Michigan Legislature can end 2016 strong by acting on key issues

Jarrett Skorup

Jarrett Skorup


The Michigan Legislature has only a limited number of days to finish up this year’s lawmaking. Time is at a premium since this is an election year for the Michigan House, meaning there will be a lame-duck session after Nov. 8. Legislators are working on several complicated issues that have lots of moving parts, such as energy and auto insurance.

Michigan’s energy laws were rewritten in 2008 when the state rolled back electricity choice and mandated that 90 percent of the market be given over to two companies. It also required that 10 percent of energy come from inefficient green sources (effectively windmills). This combination of government-imposed monopolies and renewable energy mandates contributes to electricity prices rising much faster in Michigan than in other Midwestern states. Current bills in the Legislature would restrict energy competition further and legislators should not go along with them.

The state also suffers from high automobile insurance rates. Michigan has the highest rates in the nation at $2,738 annually — more than twice the U.S. average. The main reason is threefold: State law requires drivers to buy unlimited person injury protection; we are one of 13 states with no-fault insurance; and insurance companies are prevented from negotiating with medical providers over the cost of care for injured motorists. These three requirements drive up costs for consumers, so fewer people get insurance. Legislators need to fix this system.

Perhaps the largest driver in the state budget and many local budgets is unfunded pension liabilities. Based on the evidence, it is clear that politicians cannot be trusted to properly fund the retirement of government employees. It’s time to put pensions back in the hands of workers.

This was done for state employees in 1997, when new workers were offered a defined contribution, 401(k)-type plan. These plans require governments to set aside money for an employee’s retirement fund in the year it was earned, ensuring that it cannot become underfunded later. Michigan should follow suit with school and local government employees; shifting new employees to defined contribution accounts will protect both workers and retirees. Not long after Senate Majority Leader Meekhof and House Speaker Cotter took up their legislative posts, they said that pension reform was a top priority. Now is the time to act.

For several years now, the Legislature has been considering what to do about ridesharing. Companies like Uber and Lyft are operating in the state, but their legal status is constantly in dispute. Several local governments are cracking down on them, preventing some people from gainful employment and stopping the rest of us from saving money with the freedom to ride. The House has passed a package of bills (4637-4641) that would create statewide regulations and prevent local governments from overriding these rules. The Senate has passed two bills out of committee that would establish more-burdensome regulations and allow the locals to restrict competition for taxis. Michigan should instead allow ridesharing competition and prevent municipalities from blocking new services.

Two bills dealing with labor policy have been passed by the Senate and are sitting in the House. Senate Bill 280 would prevent school districts from paying for union release time, whereby employees work for a union while being paid by taxpayers. Senate Bill 279 would prohibit school districts from entering into arrangements through which the employee works full time for a union while technically remaining a school employee in order to spike a government pension.

“Worker’s Choice,” the subject of another bill, is a concept that frees unions from representing workers who aren’t paying them and gives workers the ability to represent themselves.

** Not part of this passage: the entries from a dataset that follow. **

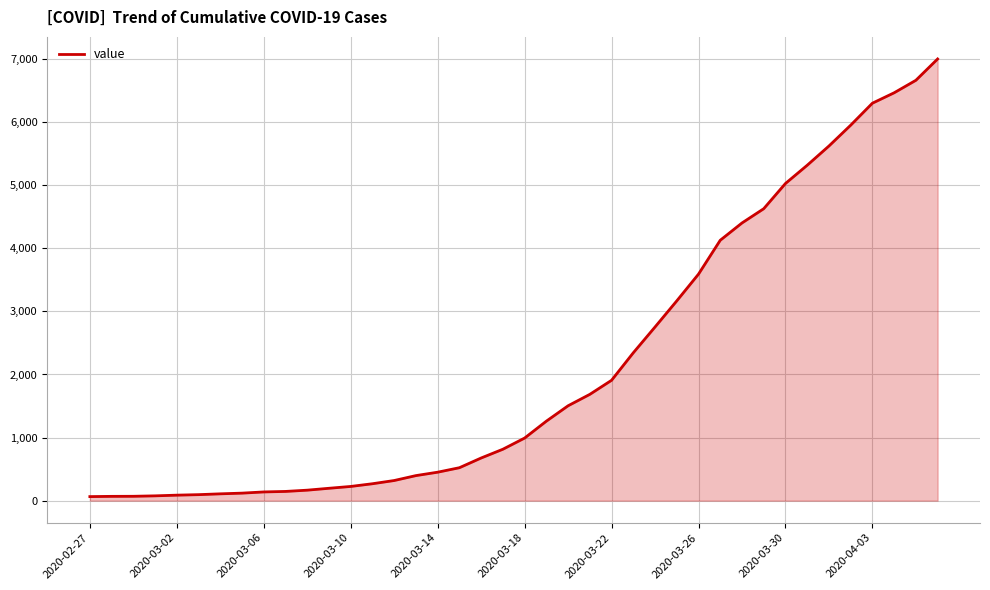

What is the smallest value displayed?

64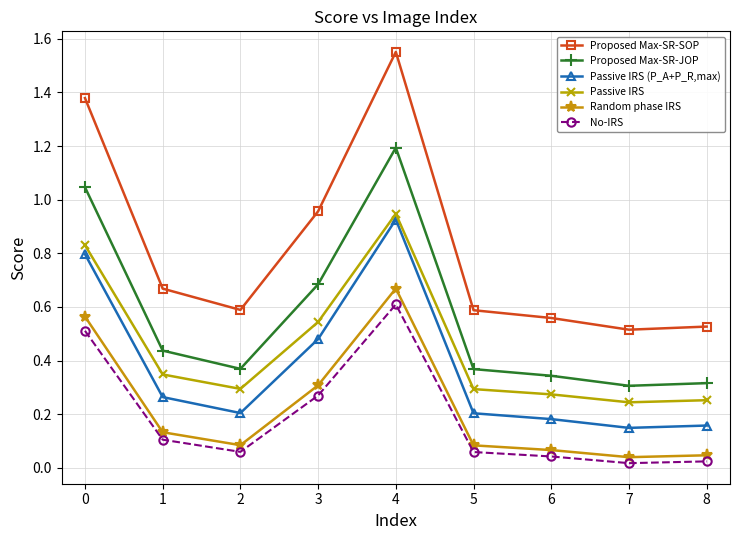

True or false: Random phase IRS and Proposed Max-SR-JOP cross at least once.

False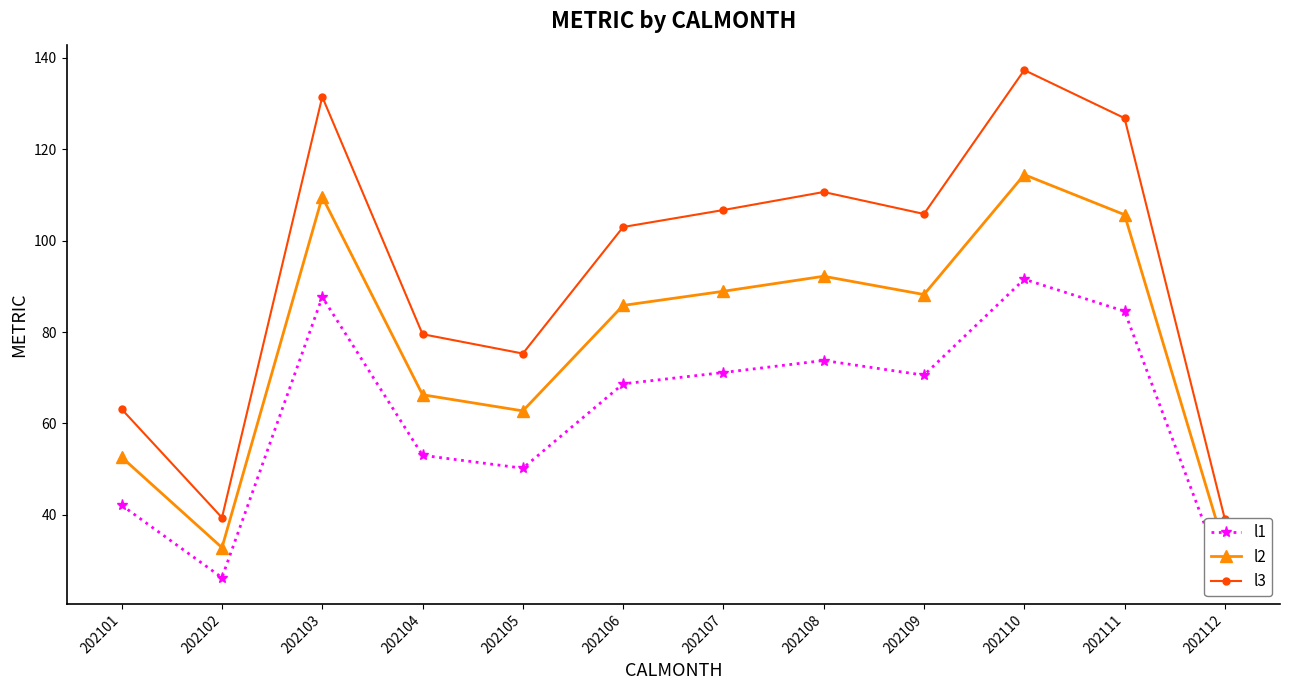

True or false: l1 has more than 2 interior local peaks.

True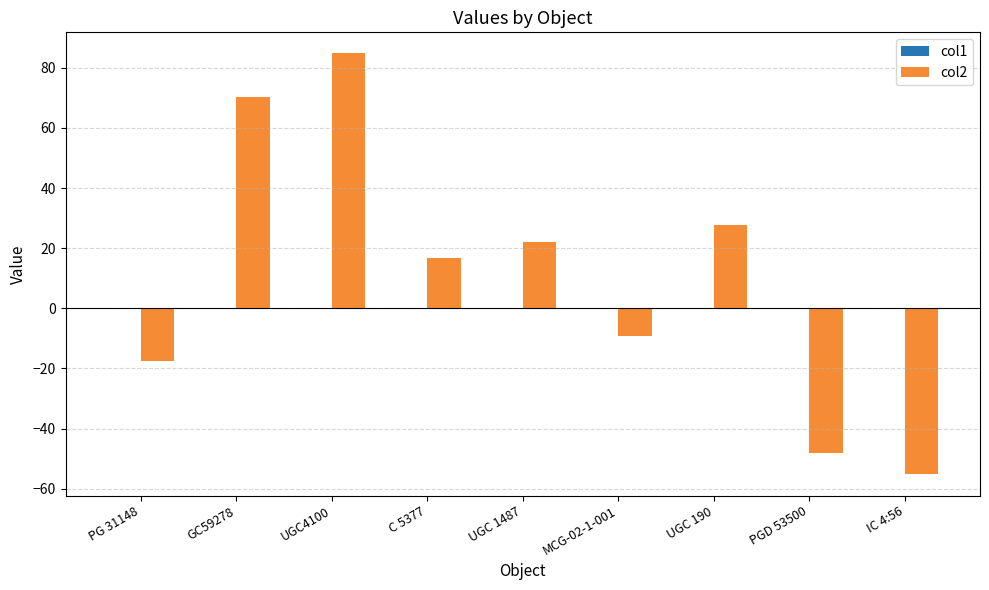

What is the greatest value displayed?

84.8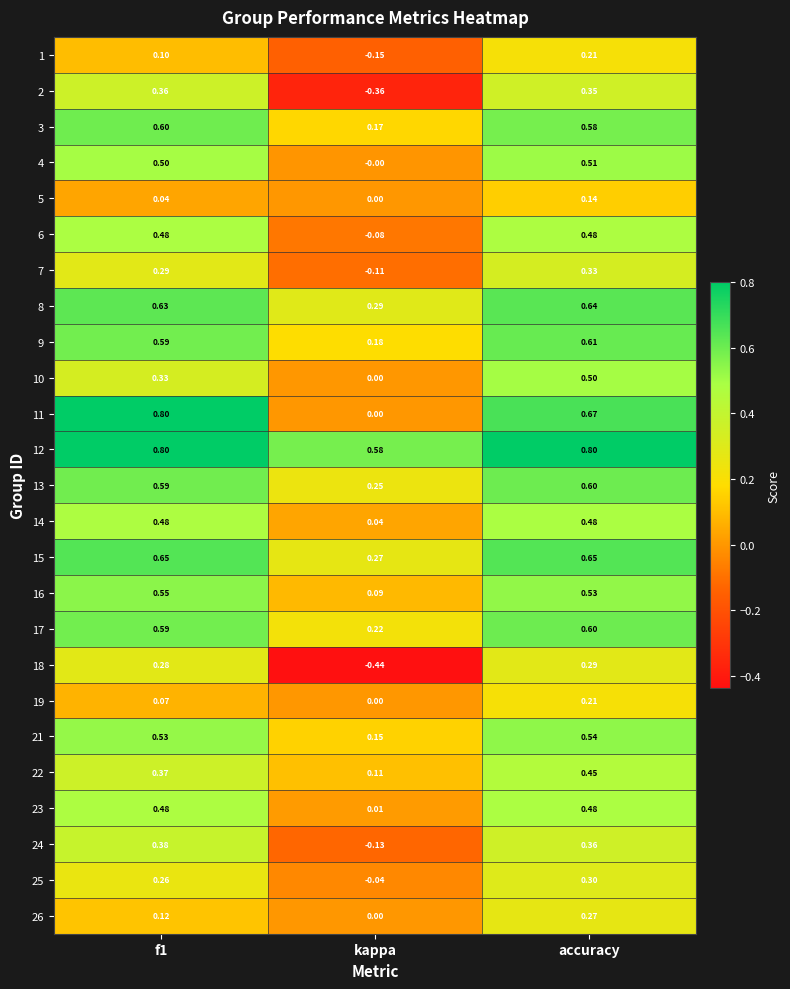

Which category has the highest value in the 10 series?

accuracy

A bill introduced by state Rep. Gary Glenn (R-Midland) would put this into law.

While legislators are at it, they should consider a few other bills that would be good for union workers. In Michigan, very few workers have ever voted to certify their union. In other states, unions must be certified regularly. We should allow a recertification vote for unions every other year – the same time frame in which people vote for their legislators. Another concept that should be adopted is union transparency. Private sector unions, which are regulated by the federal government, must publish a variety of financial information through LM-2 forms they file with the U.S. Department of Labor. But public sector unions have no such requirement.

The Legislature has done a lot of good, bipartisan work on criminal justice and constitutional issues. It should build on this record by passing a trio of solid reform bills. House Bill 4629 would eliminate the rule that people need to pay a 10 percent bond to begin forfeiture proceedings. Senate Bill 932 would simplify the state’s sanctions for violating parole and cap the penalty for minor incidents. This bill has passed the Senate unanimously and sits in the House. House Joint Resolution N would allow voters to consider an amendment to the Michigan Constitution that would add “electronic data and communications” to protections against unreasonable searches and seizures by government.

Time is running out for the Legislature to pass good policy reform before it starts over again in 2017. But there’s plenty of good work that still could be accomplished.

(Jarrett Skorup is a policy analyst and Digital Engagement Manager at the Mackinac Center for Public Policy, a nonpartisan research and educational institute based in Midland dedicated to improving the quality of life for all Michigan citizens by promoting sound solutions to state and local policy questions.)